[Extracted records]
——

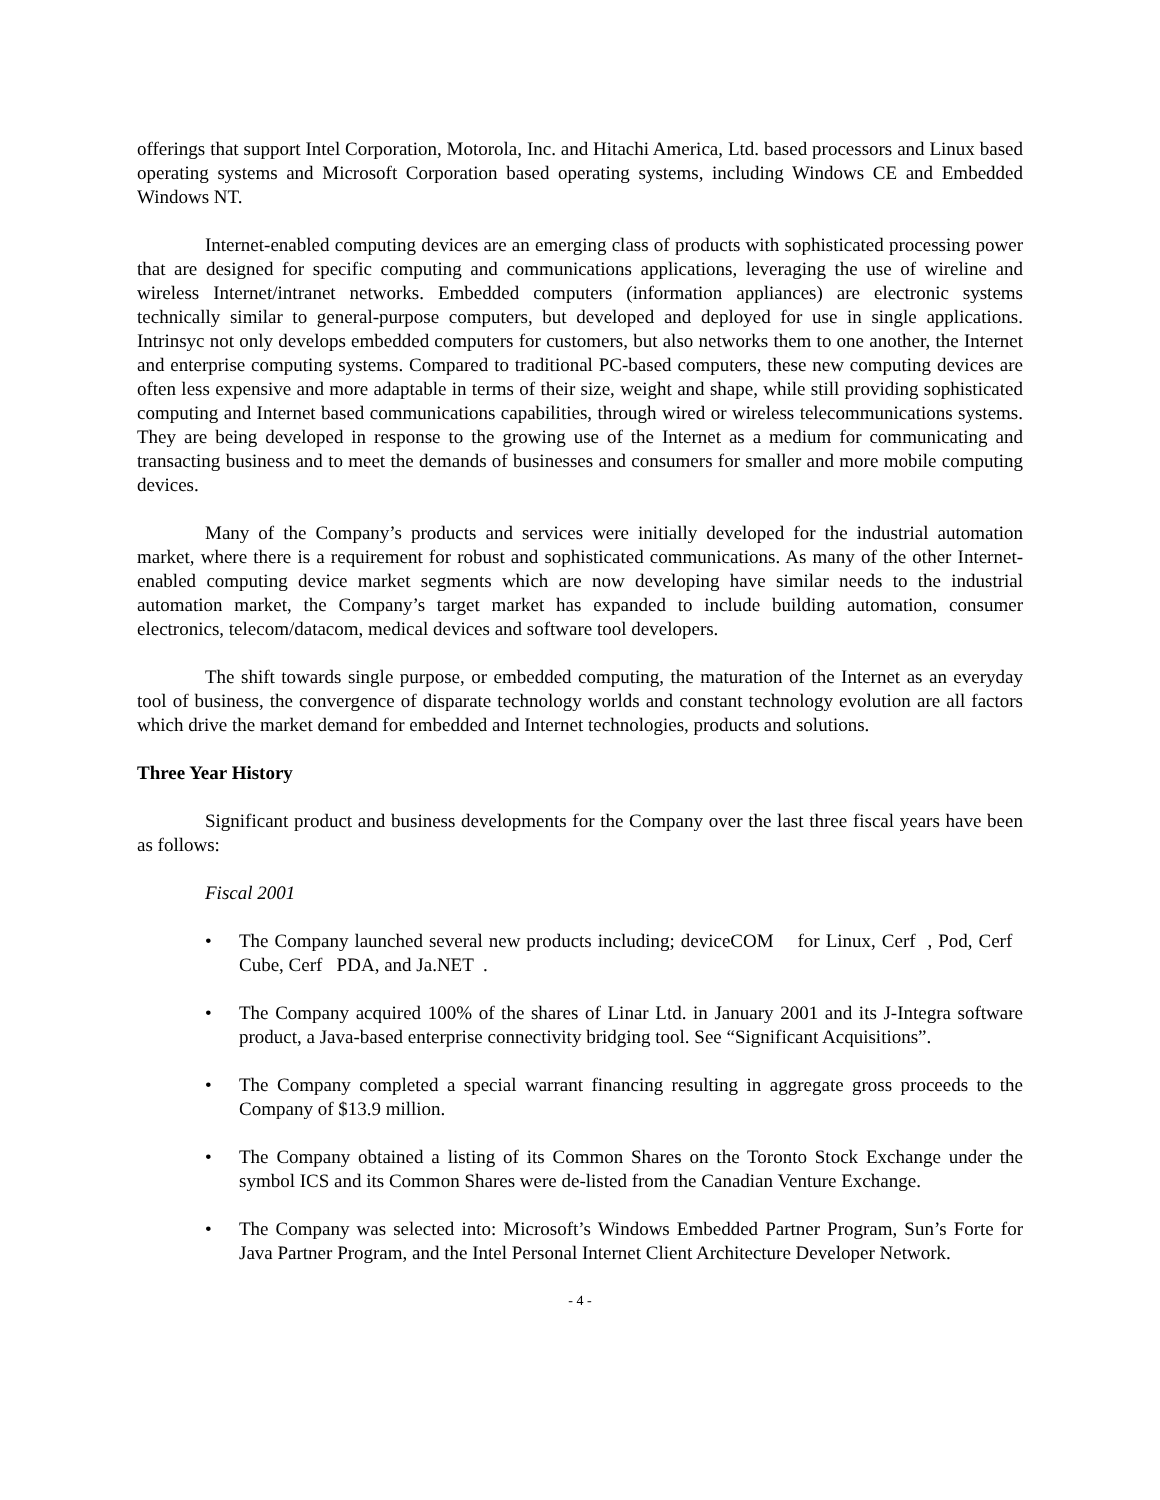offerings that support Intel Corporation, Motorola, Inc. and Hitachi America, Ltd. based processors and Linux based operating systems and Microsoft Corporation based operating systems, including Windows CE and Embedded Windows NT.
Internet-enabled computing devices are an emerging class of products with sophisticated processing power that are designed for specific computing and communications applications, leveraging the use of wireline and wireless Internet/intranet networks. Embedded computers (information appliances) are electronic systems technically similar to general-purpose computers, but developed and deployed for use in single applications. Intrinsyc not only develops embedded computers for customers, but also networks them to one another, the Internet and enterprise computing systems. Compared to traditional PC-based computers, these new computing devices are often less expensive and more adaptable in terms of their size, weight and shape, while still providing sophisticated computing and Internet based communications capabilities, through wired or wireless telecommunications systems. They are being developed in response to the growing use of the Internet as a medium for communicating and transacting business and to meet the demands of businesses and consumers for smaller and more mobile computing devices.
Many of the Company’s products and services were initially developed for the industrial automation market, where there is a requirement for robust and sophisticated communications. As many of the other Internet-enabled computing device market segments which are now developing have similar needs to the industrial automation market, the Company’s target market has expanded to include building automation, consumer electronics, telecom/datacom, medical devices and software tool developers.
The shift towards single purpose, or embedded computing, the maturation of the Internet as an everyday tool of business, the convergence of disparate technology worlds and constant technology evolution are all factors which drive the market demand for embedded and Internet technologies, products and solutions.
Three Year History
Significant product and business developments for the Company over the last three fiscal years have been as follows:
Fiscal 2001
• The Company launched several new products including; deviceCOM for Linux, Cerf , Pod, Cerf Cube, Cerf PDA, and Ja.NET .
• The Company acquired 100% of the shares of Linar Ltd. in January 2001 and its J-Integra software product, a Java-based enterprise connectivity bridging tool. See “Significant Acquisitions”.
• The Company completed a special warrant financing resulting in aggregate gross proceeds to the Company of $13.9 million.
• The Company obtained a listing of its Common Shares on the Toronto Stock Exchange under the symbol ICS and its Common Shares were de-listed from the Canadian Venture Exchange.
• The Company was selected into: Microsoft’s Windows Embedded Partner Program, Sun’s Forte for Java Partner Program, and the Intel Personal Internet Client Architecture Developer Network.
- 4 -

——

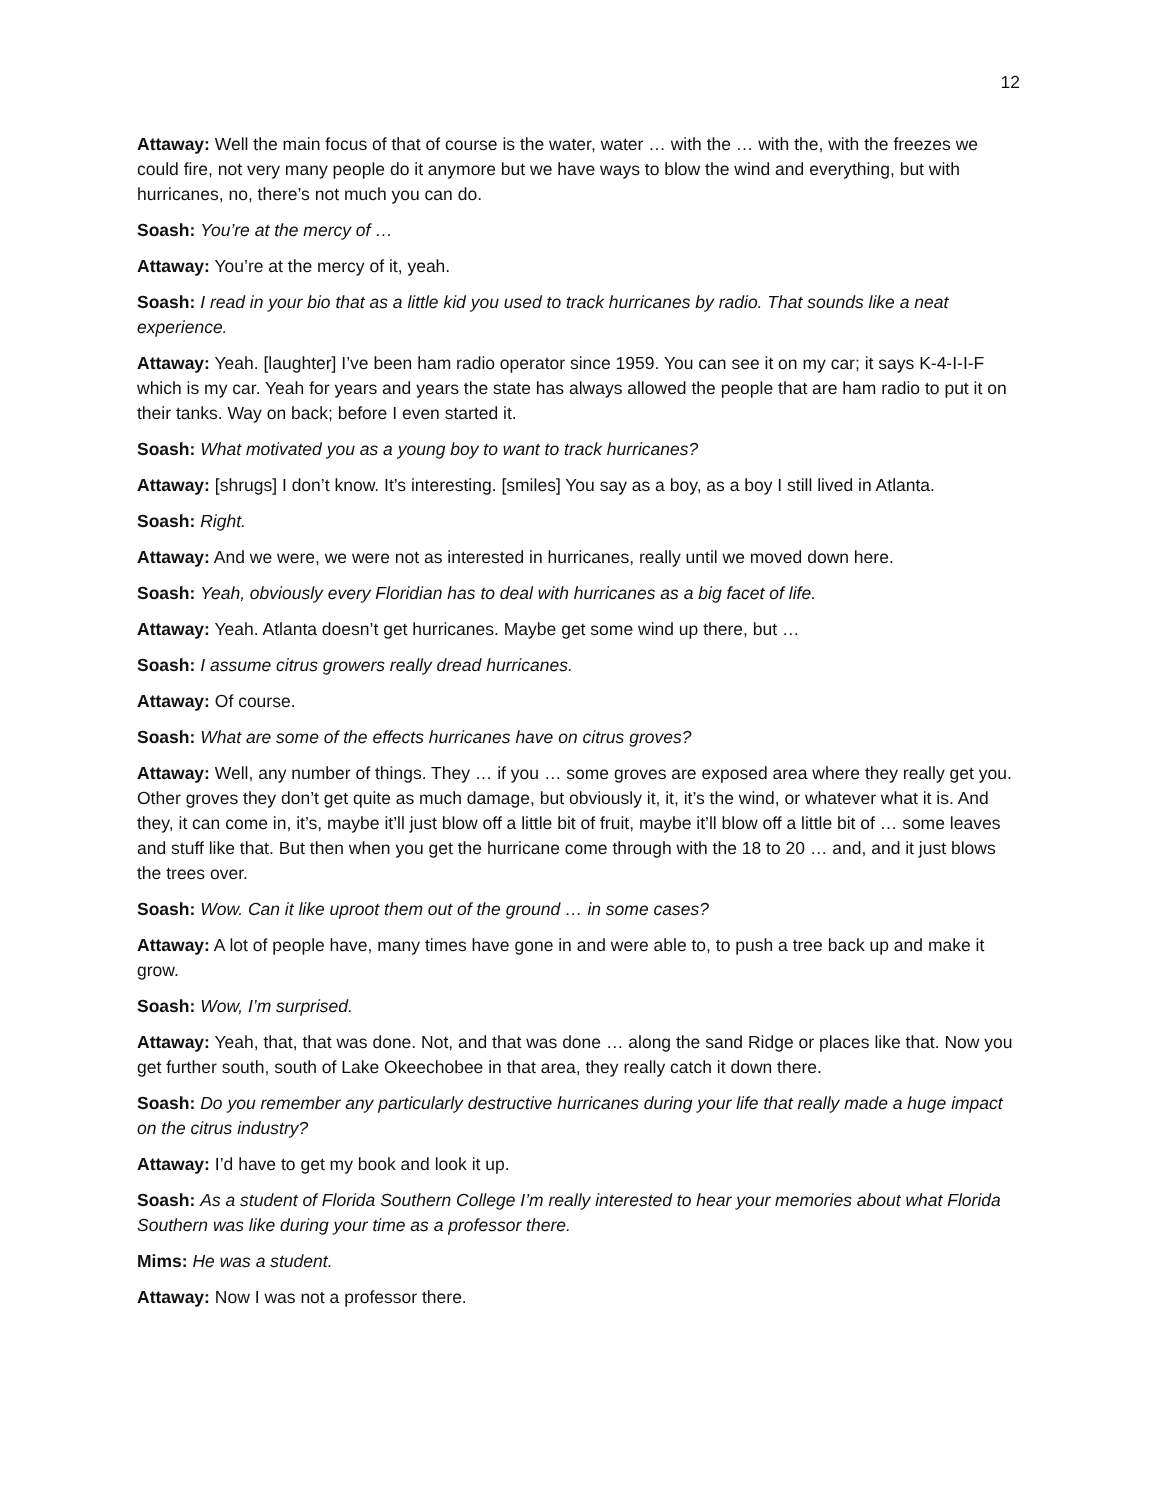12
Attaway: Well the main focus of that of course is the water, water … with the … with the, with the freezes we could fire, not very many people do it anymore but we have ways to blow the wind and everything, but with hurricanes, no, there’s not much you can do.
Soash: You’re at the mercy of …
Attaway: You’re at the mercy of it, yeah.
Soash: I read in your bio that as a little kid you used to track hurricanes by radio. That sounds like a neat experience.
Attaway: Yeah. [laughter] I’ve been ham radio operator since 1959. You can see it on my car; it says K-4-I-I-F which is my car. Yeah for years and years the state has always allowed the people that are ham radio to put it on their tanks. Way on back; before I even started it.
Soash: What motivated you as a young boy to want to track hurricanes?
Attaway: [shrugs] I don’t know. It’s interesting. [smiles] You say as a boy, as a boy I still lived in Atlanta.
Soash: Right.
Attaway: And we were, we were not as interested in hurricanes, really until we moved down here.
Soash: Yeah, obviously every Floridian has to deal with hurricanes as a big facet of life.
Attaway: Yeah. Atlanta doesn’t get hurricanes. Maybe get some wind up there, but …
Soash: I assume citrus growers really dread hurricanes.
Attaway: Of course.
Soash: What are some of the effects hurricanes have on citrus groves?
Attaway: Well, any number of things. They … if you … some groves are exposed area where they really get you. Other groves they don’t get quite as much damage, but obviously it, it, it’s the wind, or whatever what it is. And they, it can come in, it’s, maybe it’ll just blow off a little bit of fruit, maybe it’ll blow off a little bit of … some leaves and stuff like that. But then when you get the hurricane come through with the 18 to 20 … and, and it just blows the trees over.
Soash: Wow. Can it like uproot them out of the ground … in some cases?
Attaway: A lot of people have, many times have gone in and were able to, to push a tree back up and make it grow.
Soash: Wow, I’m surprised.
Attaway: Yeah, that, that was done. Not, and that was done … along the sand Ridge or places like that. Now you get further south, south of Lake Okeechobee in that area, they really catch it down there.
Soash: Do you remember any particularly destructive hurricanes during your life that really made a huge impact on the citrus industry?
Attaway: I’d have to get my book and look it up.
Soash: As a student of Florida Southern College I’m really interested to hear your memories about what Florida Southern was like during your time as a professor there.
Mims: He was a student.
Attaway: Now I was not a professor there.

——

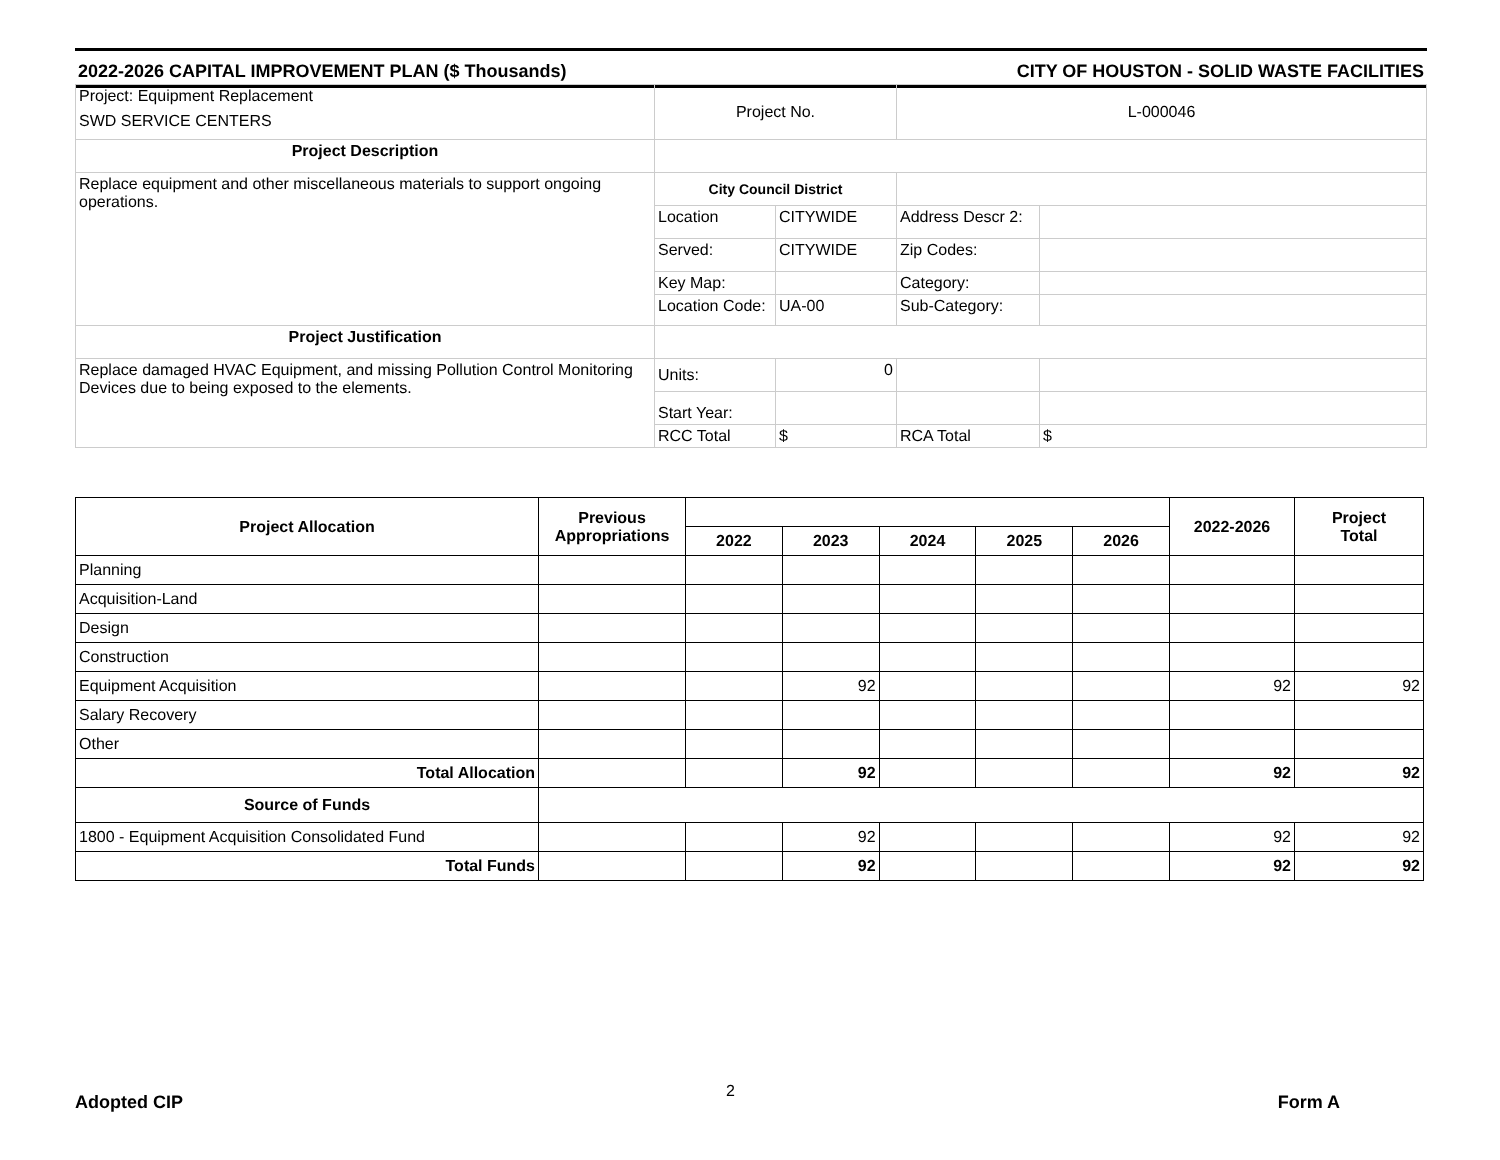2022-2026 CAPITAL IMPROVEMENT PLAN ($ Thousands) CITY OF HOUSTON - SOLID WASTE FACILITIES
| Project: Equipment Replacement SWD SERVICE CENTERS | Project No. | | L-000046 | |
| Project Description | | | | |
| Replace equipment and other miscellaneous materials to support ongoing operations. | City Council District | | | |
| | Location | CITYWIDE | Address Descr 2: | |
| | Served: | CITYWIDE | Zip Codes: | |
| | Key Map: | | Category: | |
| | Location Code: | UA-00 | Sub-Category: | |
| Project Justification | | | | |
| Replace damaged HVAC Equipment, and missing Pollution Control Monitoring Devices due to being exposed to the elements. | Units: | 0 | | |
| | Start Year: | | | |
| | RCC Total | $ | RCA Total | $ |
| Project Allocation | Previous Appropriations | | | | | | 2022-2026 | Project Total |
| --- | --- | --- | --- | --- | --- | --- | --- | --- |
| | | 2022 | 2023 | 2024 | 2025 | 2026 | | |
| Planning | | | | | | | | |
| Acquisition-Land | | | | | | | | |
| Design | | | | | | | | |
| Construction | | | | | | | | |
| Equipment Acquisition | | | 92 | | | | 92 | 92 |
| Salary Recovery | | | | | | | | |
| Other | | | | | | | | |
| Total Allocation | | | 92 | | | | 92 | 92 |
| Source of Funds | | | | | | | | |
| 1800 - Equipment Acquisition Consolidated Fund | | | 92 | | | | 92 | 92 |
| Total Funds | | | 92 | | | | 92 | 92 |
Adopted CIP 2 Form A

——

WHAT TO DO:
Taking the line with "Soash: Wow. Can" as the first and the line with "Attaway: Yeah, that, that" as the last, retype that stretch of the data above exactly, with no other lines.

FINAL ANSWER:
Soash: Wow. Can it like uproot them out of the ground … in some cases?
Attaway: A lot of people have, many times have gone in and were able to, to push a tree back up and make it grow.
Soash: Wow, I’m surprised.
Attaway: Yeah, that, that was done. Not, and that was done … along the sand Ridge or places like that. Now you get further south, south of Lake Okeechobee in that area, they really catch it down there.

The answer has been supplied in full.